"As kingfishers catch fire, dragonflies draw flame; / [ . . . ] Each mortal thing does one thing and the same: / Deals out that being indoors each one dwells; / Selves -- goes itself; 'myself' it speaks and spells, / Crying 'What I do is me; for that I came'." --Gerard Manley Hopkins

17 August 2005

Humbled

We are in the midst of faculty workshops. Monday, Jeff Myers, founder of Passing the Baton, International, inspired, convicted, encouraged us in our mentoring of young people. He is a gifted speaker and wise believer, passionate about the Lord and His work in people’s lives. I came away with a notebook full of insight that it will be a joy and a challenge to reflect on and consider.

But Jeff most humbled and encouraged me in a simple exchange when I greeted him before the seminar began.

Humbled not in the sense of humiliated or made me feel like a worm. Rather, humbled in the sense of making me understand the grace and loveliness of my Lord.

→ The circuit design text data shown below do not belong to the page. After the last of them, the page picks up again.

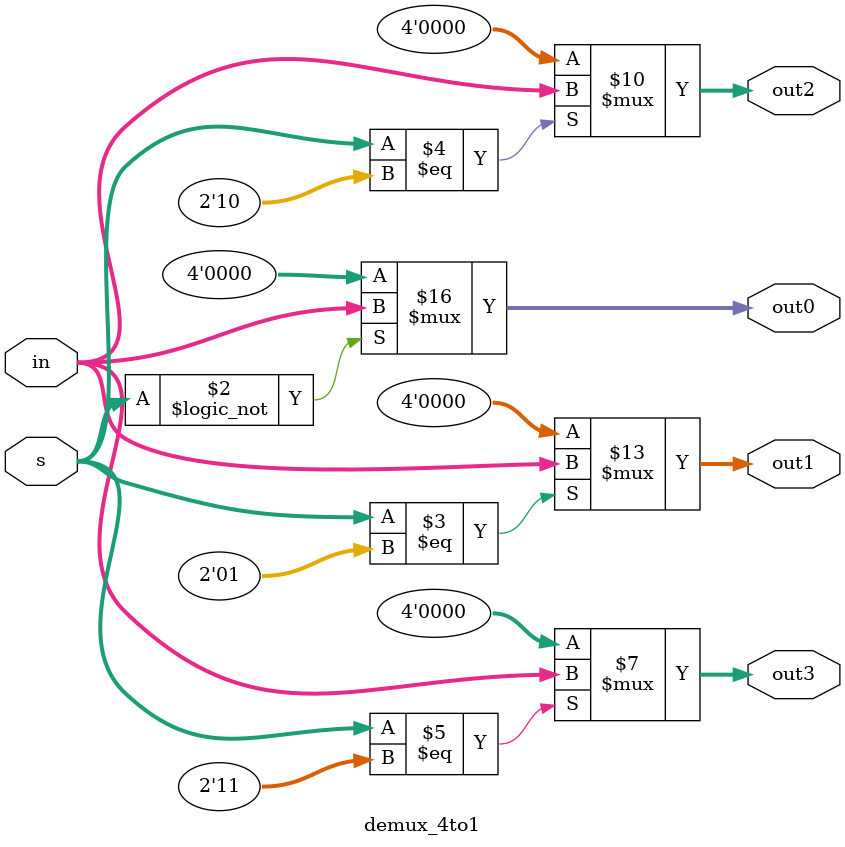
<source format=v>

module demux_4to1(in, s, out0, out1, out2, out3);

input [3:0] in;
input [1:0] s;

output [3:0] out0, out1, out2, out3;

always @(in, s) begin
    if(s == 2'b00) out0 = in; else out0 = 4'b0000; 
    if(s == 2'b01) out1 = in; else out1 = 4'b0000; 
    if(s == 2'b10) out2 = in; else out2 = 4'b0000; 
    if(s == 2'b11) out3 = in; else out3 = 4'b0000; 
    
end
    
endmodule
</source>
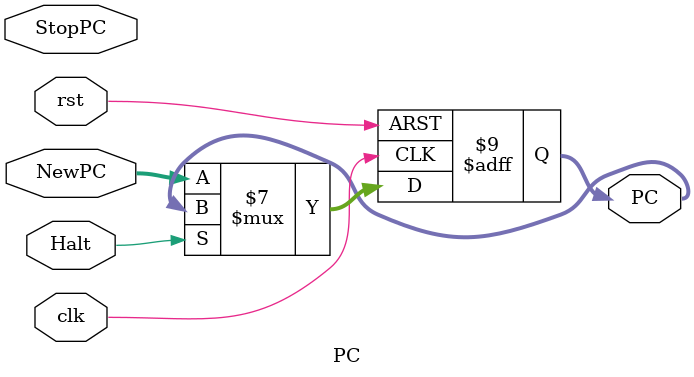
<source format=v>
module PC(input [15:0] NewPC,
		  input clk, rst, Halt, StopPC,
		  output reg [15:0] PC);
reg [15:0] PreviousPC;
always @(posedge clk, negedge rst)
begin
	if(!rst)
	begin
		PC = 0;
		PreviousPC = 0;
	end
	else
	begin
	//May not be functional yet.
	//May need more logic is needed to deal with these control signals
		if(Halt)
		begin
		
		end
		else
		begin
			//Output expected with no hazards in execution.
			PreviousPC <= NewPC;
			PC <= NewPC;
		end
	end
end
endmodule

</source>
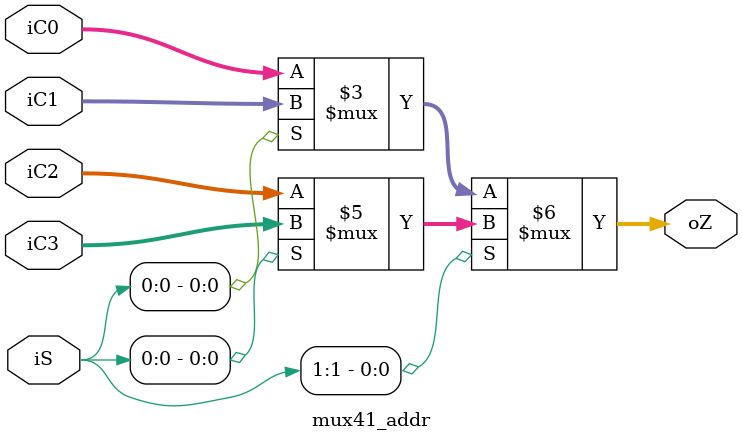
<source format=v>
module mux41_addr(
input [4:0] iC0, 
input [4:0] iC1, 
input [4:0] iC2,
input [4:0] iC3,
input [1:0] iS,
output [4:0]oZ
);
 assign oZ=iS[1]==0?(iS[0]==0?iC0:iC1):(iS[0]==0?iC2:iC3);
endmodule
</source>
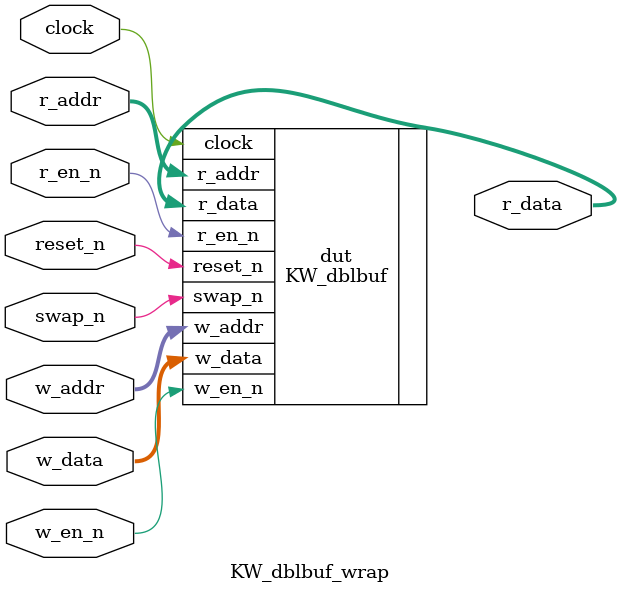
<source format=sv>
`default_nettype none

`define DATA_WIDTH (16)
`define DEPTH      (32)
`define ADDR_WIDTH ($clog2(`DEPTH))

module KW_dblbuf_wrap (
  input logic clock,
  input logic reset_n,

  input logic swap_n,

  input logic w_en_n,
  input logic [`ADDR_WIDTH-1:0] w_addr,
  input logic [`DATA_WIDTH-1:0] w_data,

  input  logic r_en_n,
  input  logic [`ADDR_WIDTH-1:0] r_addr,
  output logic [`DATA_WIDTH-1:0] r_data
);
  KW_dblbuf #(
    .DATA_WIDTH(`DATA_WIDTH),
    .DEPTH(`DEPTH)
  ) dut (
    .clock(clock),
    .reset_n(reset_n),
    .swap_n(swap_n),
    .w_en_n(w_en_n),
    .w_addr(w_addr),
    .w_data(w_data),
    .r_en_n(r_en_n),
    .r_addr(r_addr),
    .r_data(r_data)
  );
endmodule

</source>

I haven’t seen Jeff in months. He no longer teaches at the college, and though he lives in town, our paths rarely cross. We were both involved with a national conference a few years ago, which had us on the same plane a couple of times in travels to Dallas for planning and Denver for the conference itself, and in the airports and between sessions, we got to know something of each other’s dreams and gifts and ways of knowing our Lord.

When I greeted Jeff Monday morning, the first thing he said was, “I prayed for you several times this summer.” Now, those of you who know me know that prayer is the most difficult of the disciplines for me. I try not to be a “get me out of this” pray-er, but it’s close. And I certainly haven’t been praying for Jeff. I’d thought of him now and then with gratefulness for his work and hope that his family was doing well, but not prayer, not speaking to God on his behalf.

But he had prayed for me several times. And I was humbled. Because his graciousness showed me once again the grace of the Lord, how He cares for us even when we don’t pay much attention to Him, upholds us when we are just sort of wandering along, calls us by His very kindness to remember Him.


It was a good summer. And Jeff reminded me that one reason is the prayers of people who love me enough to lift me up whether I know it or whether I have the discipline or love to do the same for others. To all of you, thanks. May God bless you richly for allowing His love to flow through you in this very special way.

3 comments:

Lisa said...

Wonderful!

I'm guilty of not praying for others, too. Every now and then I remember and I'm always grateful for those times. As I get older I find I am more moved by the thought of someone praying for me than I once was. It really does make one feel buttressed.

Thanks for sharing your experience. You have reminded me to pray this day.

Beth Impson said...

Thanks, Lisa. And thanks for the link over at Messy Musings.

I've been amazed at how these past weeks have gone, and especially the one just past -- an exhausting time of so much, so much to do. Yet I have not been panicked and harried, as I usually am. I can only conclude that someone is praying for me diligently and be grateful.

Blessings,

Beth

Anonymous said...

This is something I experienced in the last days and weeks as I prepared to leave for Guam. Countless times, you and others reached out to me, cared for me, supported me, let me know love and kindness, and I cannot repay or even keep count of the occurences. I was so humbled, and I notice now this connection between humility and delight--I was loved and could not adequately meet the expressions of grace. I love it and am trying to learn to recieve it, guilt-free. What a trip! Blessings on you!